Grâce à l’appui de bailleurs de fonds tels que Grands Défis Canada (dont le financement provient du gouvernement du Canada) et la Fondation Bill & Melinda Gates, qui reconnaissent la valeur d’approches innovatrices à haut risque, le système de surveillance de la qualité des soins que nous développons sera le premier programme du genre pour mesurer et améliorer la qualité des soins de la tuberculose.
Les patients standardisés sont des acteurs formés pour présenter un dossier cohérent de la maladie à des fournisseurs de soins de santé. À la différence des vérifications d’ordonnances et des vignettes hypothétiques, qui mesurent les connaissances et les compétences cliniques, l’approche du client mystère a fait ses preuves pour évaluer avec exactitude les méthodes des fournisseurs de soins. Cela est important parce que la pratique clinique peut différer sensiblement du savoir ou des compétences.
La méthode du patient standardisé a récemment été employée en Inde par Jishnu Das et ses collaborateurs pour examiner la qualité des soins de l’angine, de l’asthme et de la dysenterie. L’étude a révélé de faibles niveaux de formation médicale. Les diagnostics exacts étaient rares et de mauvais traitements étaient fréquemment prescrits. Si ces observations s’appliquent aussi aux soins de la tuberculose, cela changerait radicalement les perceptions actuelles des questions systémiques sous-jacentes dans la lutte contre la tuberculose et pourrait influencer les politiques.

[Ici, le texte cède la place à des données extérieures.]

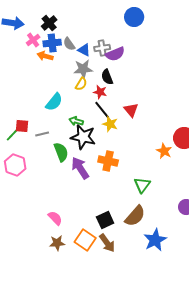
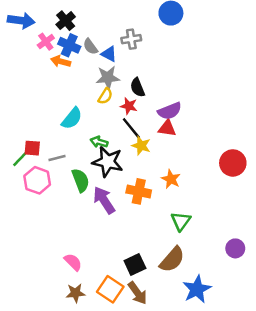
blue cross: (52, 43) -> (69, 45), turned 30
gray cross: (102, 48) -> (131, 39), moved
purple semicircle: (115, 54) -> (170, 111), moved
red triangle: (131, 110) -> (167, 128), turned -42
orange star: (164, 151) -> (171, 179), moved
pink hexagon: (15, 165) -> (37, 180), moved

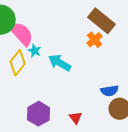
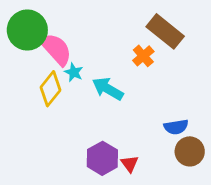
orange cross: (95, 40) -> (143, 56), moved
purple hexagon: (39, 114) -> (102, 158), moved

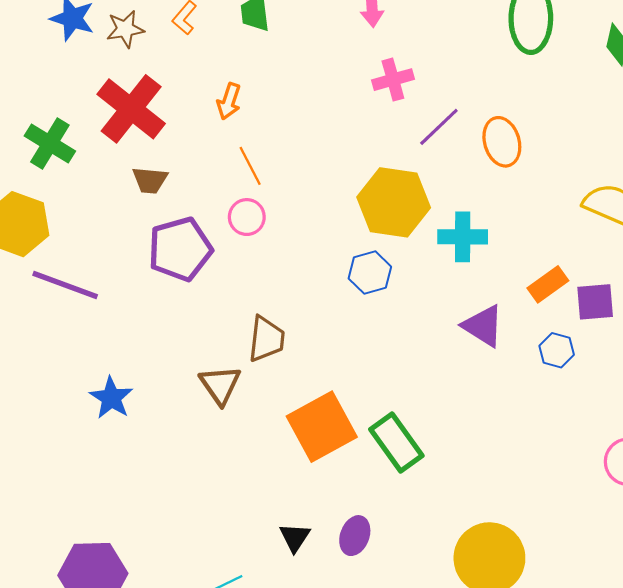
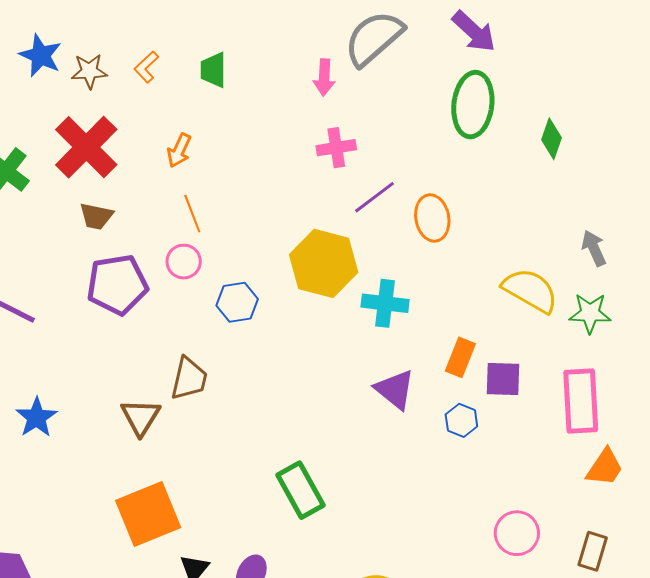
blue hexagon: (370, 273) -> (237, 302), moved
orange rectangle: (548, 284) -> (460, 357), turned -39
orange square: (322, 427) -> (148, 514), moved

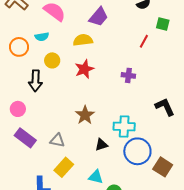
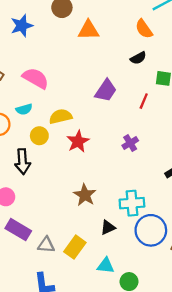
purple trapezoid: (99, 17) -> (106, 91), moved
yellow semicircle: (83, 40) -> (61, 116), moved
purple cross: (128, 75) -> (130, 143), turned -32
gray triangle: (57, 140) -> (46, 245), moved
yellow rectangle: (64, 167) -> (75, 247), moved

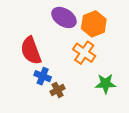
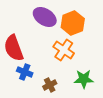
brown cross: (58, 90) -> (50, 85), moved

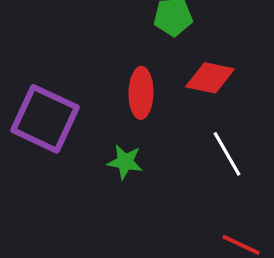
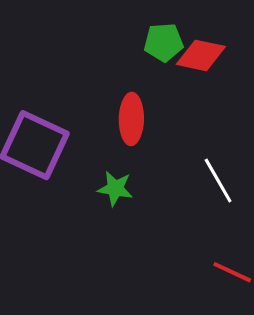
red diamond: (210, 78) -> (201, 55), moved

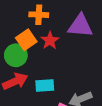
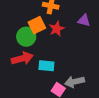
purple triangle: (80, 26) -> (84, 20), size x0.6

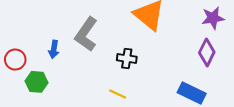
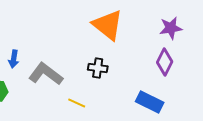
gray L-shape: (86, 34) -> (46, 74), moved, turned 92
black cross: (127, 59) -> (98, 68), moved

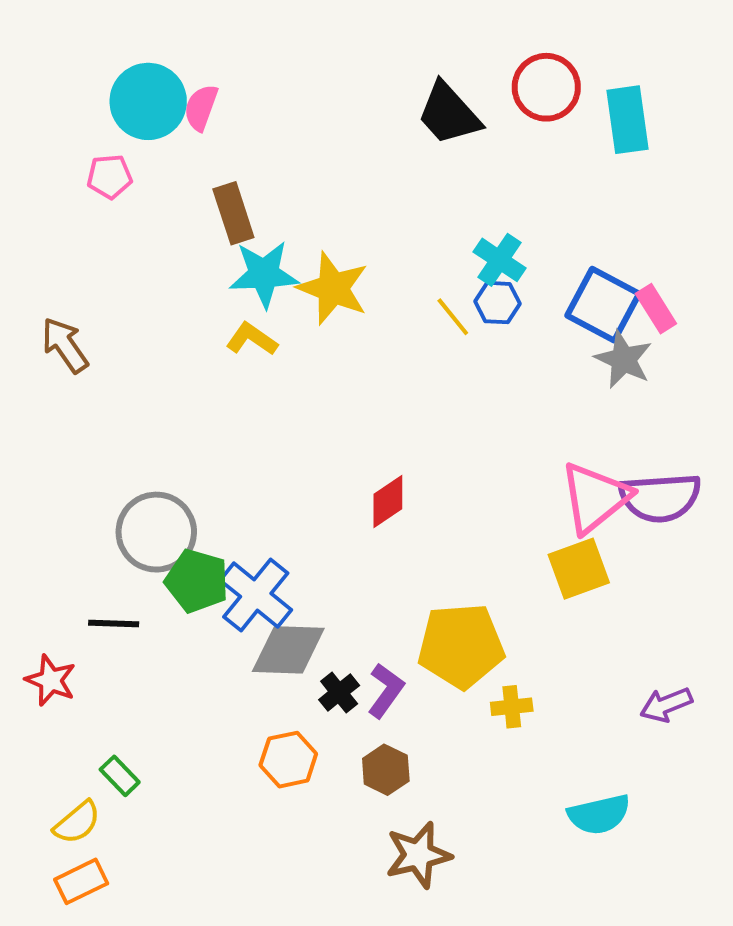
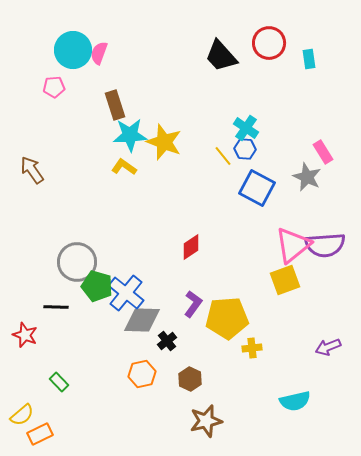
cyan rectangle: (628, 120) -> (309, 59), size x0.6
blue square: (603, 305) -> (257, 188), moved
purple L-shape: (386, 690) -> (193, 304), moved
yellow semicircle: (77, 823) -> (22, 415), moved

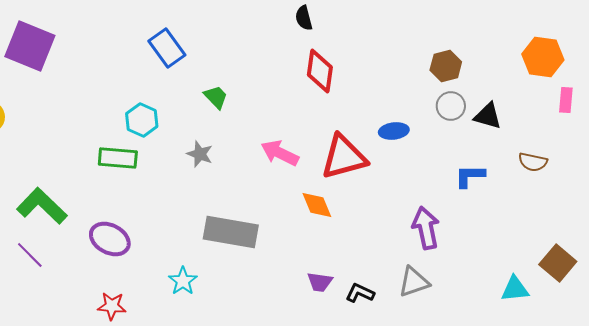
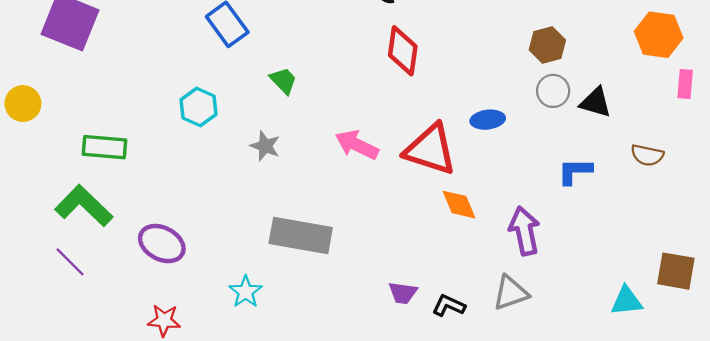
red triangle: (344, 157) -> (430, 149), turned 33
green rectangle: (118, 158) -> (104, 147), moved
orange diamond: (317, 205) -> (459, 205), moved
brown square: (558, 263) -> (676, 271), turned -30

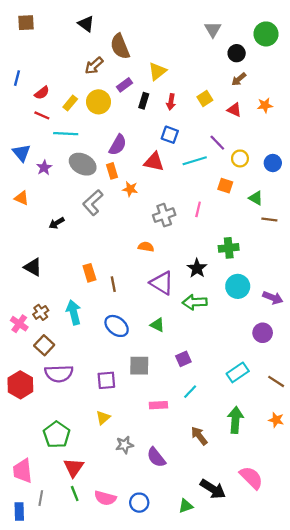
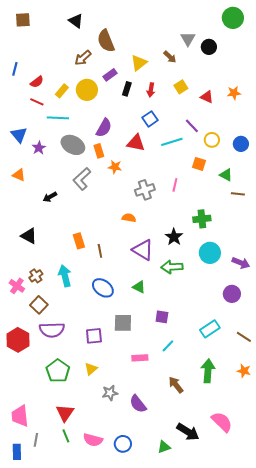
gray triangle: (213, 29) -> (188, 39), moved
green circle: (266, 34) -> (233, 18), moved
brown arrow: (239, 79) -> (170, 57), moved, turned -96
blue square: (170, 135) -> (150, 119), turned 35
purple square: (183, 359) -> (162, 317), turned 32
green pentagon: (57, 435) -> (58, 371), moved

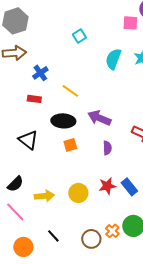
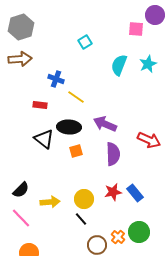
blue cross: (40, 73) -> (56, 79), moved, turned -35
black triangle: (28, 140) -> (44, 139), moved
purple semicircle: (107, 148) -> (113, 154), size x1.6
black line: (53, 236) -> (81, 219), moved

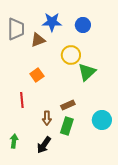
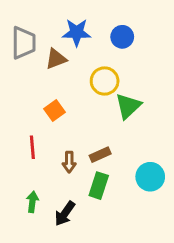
brown arrow: (47, 118) -> (69, 162), moved
green arrow: (14, 141) -> (32, 202), moved

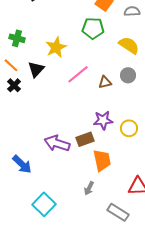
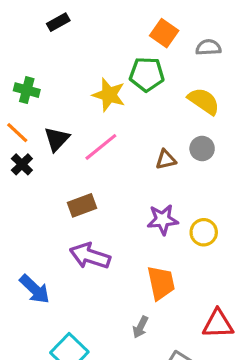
yellow star: (56, 47) -> (109, 95), moved, turned -30
pink line: (78, 74) -> (101, 147), moved
brown rectangle: (85, 139) -> (82, 205), moved

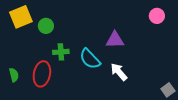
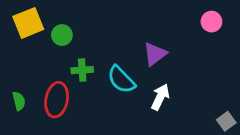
purple triangle: (115, 40) -> (155, 54), turned -36
white arrow: (119, 72) -> (160, 97), turned 66

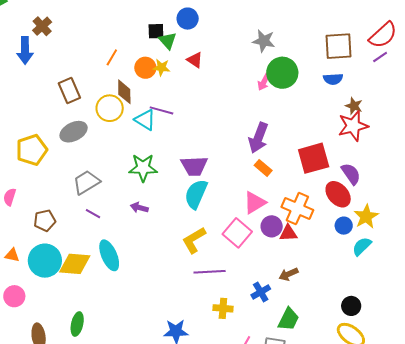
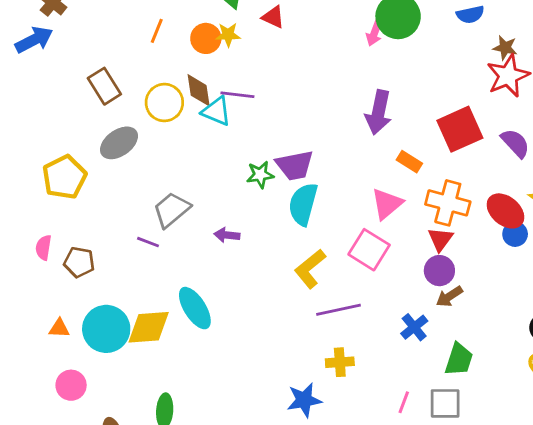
blue arrow: (25, 50) -> (34, 40), turned -108
brown diamond: (124, 92) -> (199, 90), moved
green star: (143, 168) -> (260, 175), moved, size x0.7
orange rectangle: (263, 168) -> (409, 162), moved
gray trapezoid: (86, 182) -> (172, 210), moved
red ellipse: (338, 194) -> (505, 211), moved
purple line: (93, 214) -> (148, 242), moved
brown pentagon: (45, 220) -> (79, 262), moved, turned 30
purple circle: (272, 226) -> (439, 271), moved
blue circle: (344, 226) -> (515, 234), moved
red triangle: (288, 233) -> (440, 239), turned -42
yellow cross: (223, 308) -> (340, 362), moved

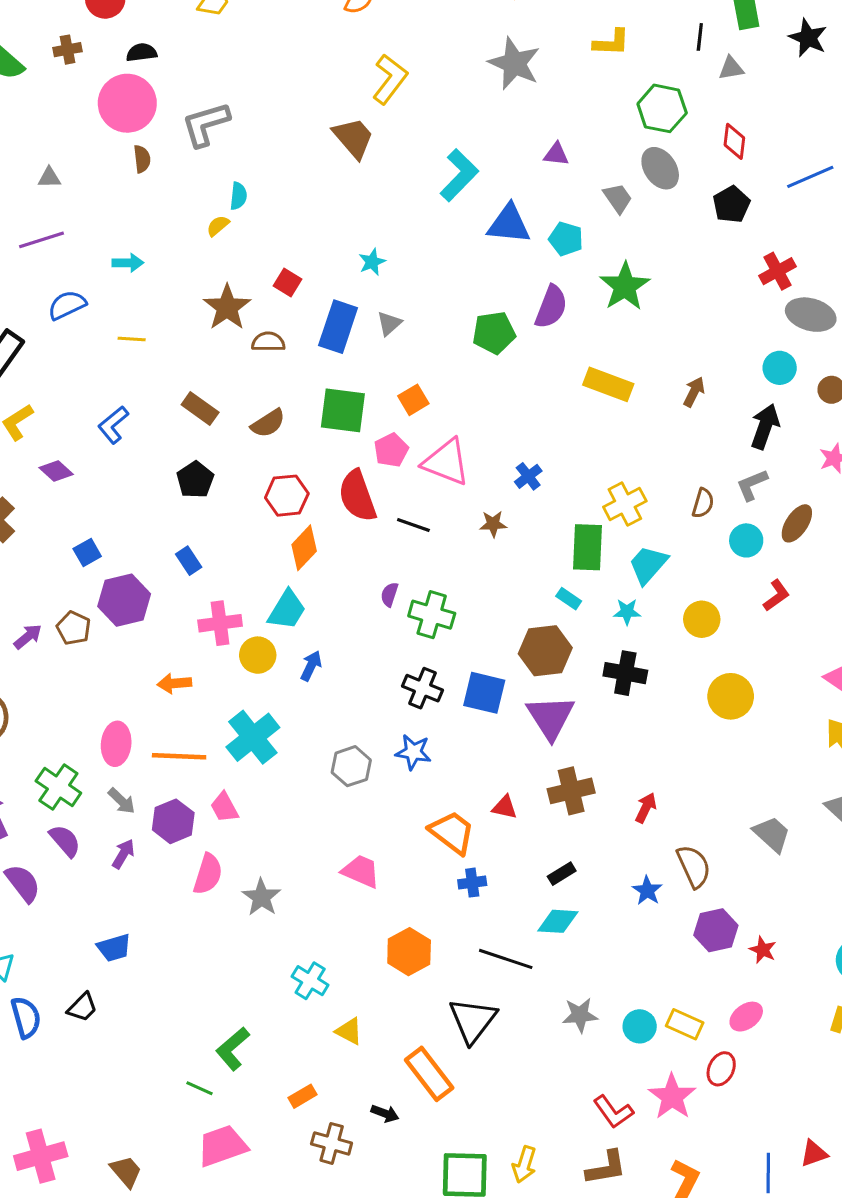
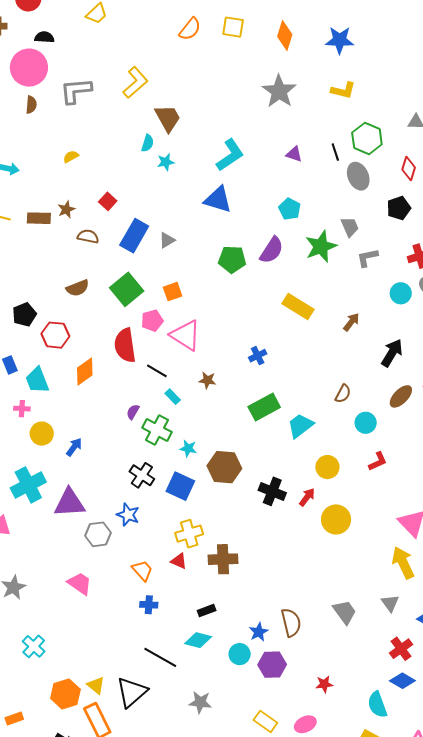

Même si la méthode des patients standardisés est considérée jusqu’à maintenant comme l’étalon or, elle n’a jamais été employée pour évaluer la tuberculose. Par conséquent, nous avons été très heureux d’apprendre que notre proposition (avec Jishnu Das comme co-chercheur principal) avait été retenue au terme du concours de la 5ème ronde du programme Les Étoiles en santé mondiale. Avec la subvention de la Phase 1, nous avons déjà entrepris un projet pilote à New Delhi pour évaluer la validité de l’emploi de patients mystères pour évaluer les soins de la tuberculose parmi les fournisseurs qualifiés et informels (y compris les pharmaciens). Selon les résultats du projet pilote (attendus à l’automne), nous espérons étendre l’étude visant à évaluer la qualité des soins de la TB à Mumbaï et Patna, dans le cadre des interventions PPIA dans ces villes. Cette expansion sera soutenue par la Fondation Bill & Melinda Gates et menée en partenariat avec l’Institut de recherche sociale et économique sur le développement et la démocratie (ISERDD).
Appliquée avec succès, la méthode des patients standardisés pourrait produire des améliorations significatives de la qualité des soins dans un pays où près de 1 000 personnes meurent de la tuberculose chaque jour.